On May 16, 2018, it was announced that the series had been renewed for a second season moving the genre focus from country to the likes of James Brown and P-Funk. Joining the series creative team are Mark Monroe as a co-executive producer and Nelson George as a consulting producer.
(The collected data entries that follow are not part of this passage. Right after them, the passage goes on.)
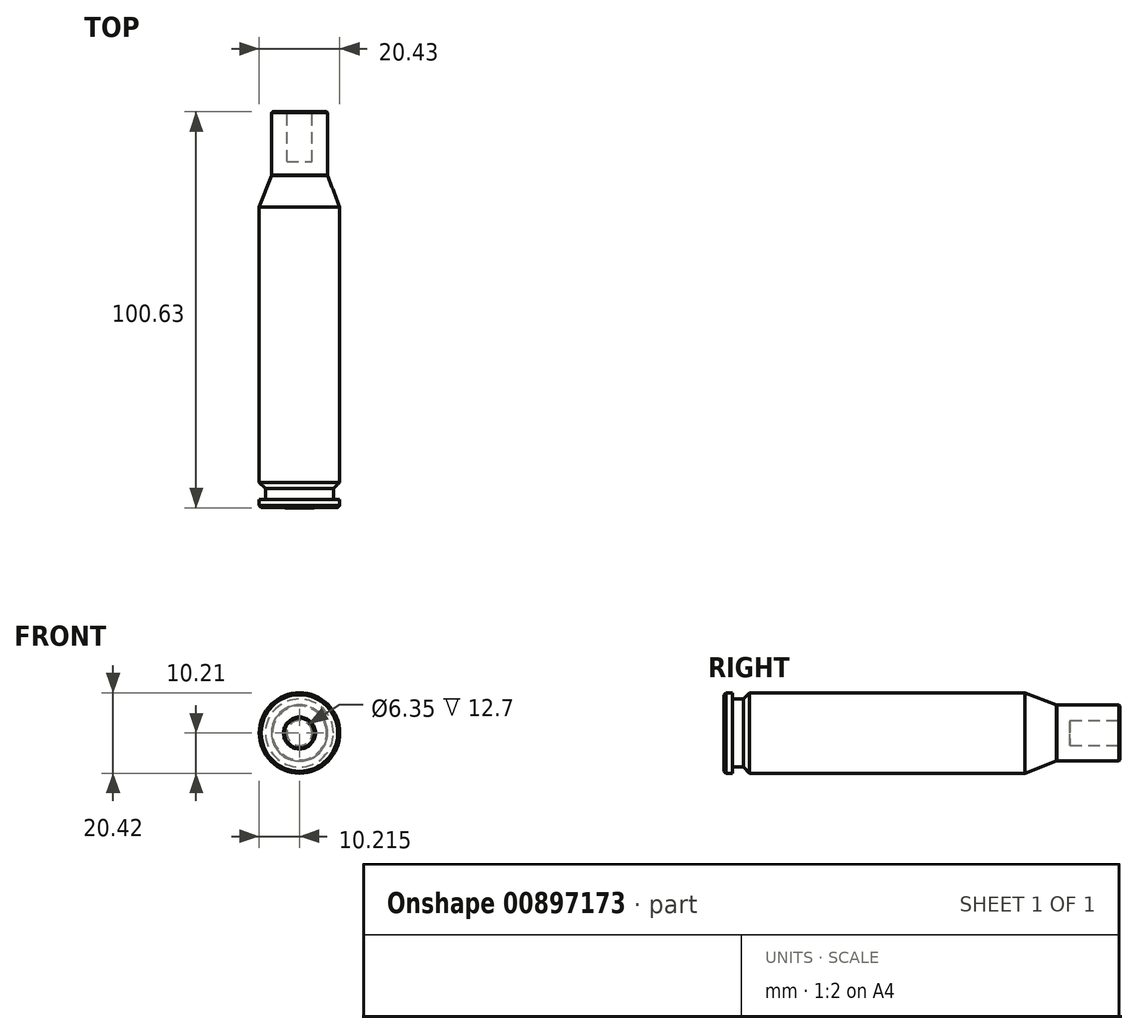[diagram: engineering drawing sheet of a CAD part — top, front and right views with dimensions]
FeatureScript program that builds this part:
annotation { "Feature Type Name" : "Feature", "Feature Type Description" : "" }
export const myFeature = defineFeature(function(context is Context, id is Id, definition is map)
    precondition{}
    {
        {
            var Q0;
            Q0=qCreatedBy(makeId("Top.planeOp"),FACE);
            var sketch = newSketch(context, id + "F0", { "sketchPlane" : qUnion([Q0])});
            skLineSegment(sketch, "E0", {"start": v(-15.33, -69.1) * mm, "end": v(-19.13, -69.1) * mm});
            skLineSegment(sketch, "E1", {"start": v(-19.13, -69.1) * mm, "end": v(-19.13, -74.49) * mm});
            skLineSegment(sketch, "E2", {"start": v(-15.33, -74.45) * mm, "end": v(-25.54, -74.45) * mm});
            skLineSegment(sketch, "E3", {"start": v(-25.54, -74.45) * mm, "end": v(-25.54, -72.34) * mm});
            skLineSegment(sketch, "E4", {"start": v(-25.54, -72.34) * mm, "end": v(-23.96, -72.34) * mm});
            skLineSegment(sketch, "E5", {"start": v(-23.96, -72.34) * mm, "end": v(-23.96, -69.58) * mm});
            skLineSegment(sketch, "E6", {"start": v(-23.96, -69.58) * mm, "end": v(-25.54, -68) * mm});
            skLineSegment(sketch, "E7", {"start": v(-25.54, -68) * mm, "end": v(-25.54, 1.9) * mm});
            skLineSegment(sketch, "E8", {"start": v(-22.44, 10.04) * mm, "end": v(-22.44, 26.14) * mm});
            skLineSegment(sketch, "E9", {"start": v(-25.54, -68) * mm, "end": v(-25.54, -70.26) * mm});
            skLineSegment(sketch, "E10", {"start": v(-25.54, 1.9) * mm, "end": v(-22.44, 10.04) * mm});
            skLineSegment(sketch, "E11", {"start": v(-22.44, 26.14) * mm, "end": v(-21.45, 26.14) * mm});
            skLineSegment(sketch, "E12", {"start": v(-15.36, 37.48) * mm, "end": v(-21.85, 37.48) * mm});
            skLineSegment(sketch, "E13", {"start": v(-21.85, 37.48) * mm, "end": v(-21.85, 26.82) * mm});
            skFitSpline(sketch, "E14", {"points": [v(-21.85, 26.82) * mm, v(-21.45, 26.14) * mm], "startDerivative": vector(0, -1.61) * mm, "endDerivative": vector(1.35, -2.86) * mm});
            skLineSegment(sketch, "E15", {"start": v(-18.44, 58.8) * mm, "end": v(-21.44, 44.27) * mm});
            skFitSpline(sketch, "E16", {"points": [v(-21.85, 37.48) * mm, v(-21.44, 44.27) * mm], "startDerivative": vector(-0.07, 5.87) * mm, "endDerivative": vector(1.37, 5.74) * mm});
            skLineSegment(sketch, "E17", {"start": v(-15.33, 62.7) * mm, "end": v(-15.33, 26.14) * mm});
            skLineSegment(sketch, "E18", {"start": v(-15.33, -74.45) * mm, "end": v(-15.33, 26.14) * mm});
            skLineSegment(sketch, "E19", {"start": v(-21.45, 26.14) * mm, "end": v(-15.33, 26.14) * mm});
            skFitSpline(sketch, "E20", {"points": [v(-18.44, 58.8) * mm, v(-15.33, 62.7) * mm], "startDerivative": vector(1.9, 4.77) * mm, "endDerivative": vector(3.4, 0.19) * mm});
            skSolve(sketch);
        }
        {
            var Q0;
            {var subQ0=sQuery(id+"F0.wireOp",EDGE,"E0");Q0=makeQuery(id+"F0.imprint","IMPRINT",FACE,{"disambiguationData":[TD([[makeQuery(id+"F0.imprint","IMPRINT",EDGE,{"derivedFrom":subQ0}),-1.0]])]});}
            var Q1;
            {var subQ1=sQuery(id+"F0.wireOp",EDGE,"E12");Q1=makeQuery(id+"F0.imprint","IMPRINT",FACE,{"disambiguationData":[TD([[makeQuery(id+"F0.imprint","IMPRINT",EDGE,{"derivedFrom":subQ1}),1.0]])]});}
            var Q2;
            {var subQ1=sQuery(id+"F0.wireOp",EDGE,"E12");Q2=makeQuery(id+"F0.imprint","IMPRINT",FACE,{"disambiguationData":[TD([[makeQuery(id+"F0.imprint","IMPRINT",EDGE,{"derivedFrom":subQ1}),-1.0]])]});}
            var Q3;
            Q3=sQuery(id+"F0.wireOp",EDGE,"E18");
            revolve(context, id + "F1", {"surfaceOperationType" : NewSurfaceOperationType.NEW, "entities" : qUnion([Q0, Q1, Q2]), "axis" : qUnion([Q3]), "revolveType" : RevolveType.FULL});
        }
        {
            var Q0;
            Q0=makeQuery(id+"F1.opRevolve","SWEPT_EDGE",EDGE,{"disambiguationData":[OSD([sQuery(id+"F0.wireOp",EDGE,"E1"),sQuery(id+"F0.wireOp",EDGE,"E2")])]});
            var Q1;
            Q1=makeQuery(id+"F1.opRevolve","SWEPT_EDGE",EDGE,{"disambiguationData":[OSD([sQuery(id+"F0.wireOp",EDGE,"E8"),sQuery(id+"F0.wireOp",EDGE,"88vX6Dcv-yaL2-YR9K-8U8G-9htzLIJxvQV1")])]});
            chamfer(context, id + "F2", {"entities" : qUnion([Q0, Q1]), "width" : 0.25 * mm, "tangentPropagation" : true});
        }
        {
            var Q0;
            Q0=makeQuery(id+"F1.opRevolve","SWEPT_FACE",FACE,{"disambiguationData":[OSD([sQuery(id+"F0.wireOp",EDGE,"E0")])]});
            extrude(context, id + "F3", {"entities" : qUnion([Q0]), "operationType" : NewBodyOperationType.ADD, "depth" : 5.38 * mm, "offsetDistance" : 25.4 * mm});
        }
        {
            var Q0;
            Q0=makeQuery(id+"F3.opExtrude","CAP_EDGE",EDGE,{"disambiguationData":[OSD([sQuery(id+"F0.wireOp",EDGE,"E0"),sQuery(id+"F0.wireOp",EDGE,"E1")])],"isStart":false});
            fillet(context, id + "F4", {"entities" : qUnion([Q0]), "radius" : 0.25 * mm, "tangentPropagation" : true, "allowEdgeOverflow" : false});
        }
        {
            var Q0;
            Q0=makeQuery(id+"F1.opRevolve","SWEPT_EDGE",EDGE,{"disambiguationData":[OSD([sQuery(id+"F0.wireOp",EDGE,"E2"),sQuery(id+"F0.wireOp",EDGE,"E3")])]});
            chamfer(context, id + "F5", {"entities" : qUnion([Q0]), "width" : 0.5 * mm, "tangentPropagation" : true});
        }
        {
            var Q0;
            Q0=makeQuery(id+"F1.opRevolve","SWEPT_FACE",FACE,{"disambiguationData":[OSD([sQuery(id+"F0.wireOp",EDGE,"E11"),sQuery(id+"F0.wireOp",EDGE,"E19")])]});
            var sketch = newSketch(context, id + "F6", { "sketchPlane" : qUnion([Q0])});
            skCircle(sketch, "E21", {"center": v(15.33, 0) * mm, "radius": 3.18 * mm});
            skSolve(sketch);
        }
        {
            var Q0;
            Q0=makeQuery(id+"F6.imprint","IMPRINT",FACE,{"disambiguationData":[TD([[makeQuery(id+"F6.imprint","IMPRINT",EDGE,{"derivedFrom":sQuery(id+"F6.wireOp",EDGE,"E21")}),1.0]])]});
            extrude(context, id + "F7", {"entities" : qUnion([Q0]), "operationType" : NewBodyOperationType.REMOVE, "oppositeDirection" : true, "depth" : 12.7 * mm, "offsetDistance" : 25.4 * mm});
        }
    });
On October 4, 2018, it was reported that the second season would premiere on November 2, 2018.

==Release==
On September 14, 2017, Cinemax released the first official trailer for the series.

==Episodes==
===Series overview===

| Season | Episodes |  | Originally released |  |
| First released | Last released |
| 1 | 8 |  | September 22, 2017 | November 10, 2017 |
| 2 | 8 |  | November 2, 2018 | December 21, 2018 |

===Season 1 (2017)===

| No. overall | No. in season | Title | Directed by | Written by | Original release date | US viewers (millions) |
|---|---|---|---|---|---|---|
| 1 | 1 | "Johnny Paycheck" | Mike Judge | Julien Nitzberg, Jeff Feuerzeig, Richard Mullins, Dub Cornett, & Mike Judge | September 22, 2017 | N/A |
| 2 | 2 | "Jerry Lee Lewis" | Mike Judge | Mark Monroe & Mike Judge | September 29, 2017 | 0.069 |
| 3 | 3 | "George Jones and Tammy Wynette (Part One)" | Mike Judge | Mark Monroe, Jeff Feuerzeig, Julien Nitzberg, & Mike Judge | October 6, 2017 | 0.050 |
| 4 | 4 | "George Jones and Tammy Wynette (Part Two)" | Mike Judge | Mark Monroe, Jeff Feuerzeig, Julien Nitzberg, & Mike Judge | October 13, 2017 | N/A |
| 5 | 5 | "Billy Joe Shaver" | Mike Judge | Mark Monroe & Mike Judge | October 20, 2017 | 0.061 |
| 6 | 6 | "Waylon Jennings (Part One)" | Mike Judge | Mark Monroe & Mike Judge | October 27, 2017 | 0.125 |
| 7 | 7 | "Waylon Jennings (Part Two)" | Mike Judge | Mark Monroe & Mike Judge | November 3, 2017 | 0.105 |
| 8 | 8 | "Blaze Foley" | Mike Judge | Mark Monroe & Mike Judge | November 10, 2017 | 0.045 |

===Season 2 (2018)===

| No. overall | No. in season | Title | Directed by | Written by | Original release date | US viewers (millions) |
|---|---|---|---|---|---|---|
| 9 | 1 | "George Clinton" | Mike Judge | Mark Monroe & Mike Judge | November 2, 2018 | N/A |
| 10 | 2 | "Rick James (Part One)" | Mike Judge | Mark Monroe & Mike Judge | November 9, 2018 | N/A |
| 11 | 3 | "Rick James (Part Two)" | Mike Judge | Mark Monroe & Mike Judge | November 16, 2018 | N/A |
| 12 | 4 | "Bootsy Collins" | Mike Judge | Mark Monroe & Mike Judge | November 23, 2018 | N/A |
| 13 | 5 | "James Brown (Part One)" | Mike Judge | Mark Monroe & Mike Judge | November 30, 2018 | 0.094 |
| 14 | 6 | "James Brown (Part Two)" | Mike Judge | Mark Monroe & Mike Judge | December 7, 2018 | 0.040 |
| 15 | 7 | "Morris Day and The Time" | Mike Judge | Mark Monroe & Mike Judge | December 14, 2018 | 0.055 |
| 16 | 8 | "Betty Davis" | Mike Judge | Mark Monroe & Mike Judge | December 21, 2018 | N/A |

==Reception==
The first season has been met with a positive response from critics. On the review aggregation website Rotten Tomatoes, the series holds a 100% approval rating with an average rating of 8.5 out of 10, based on 8 reviews. Metacritic, which uses a weighted average, assigned the series a score of 83 out of 100 based on 5 critics, indicating "universal acclaim".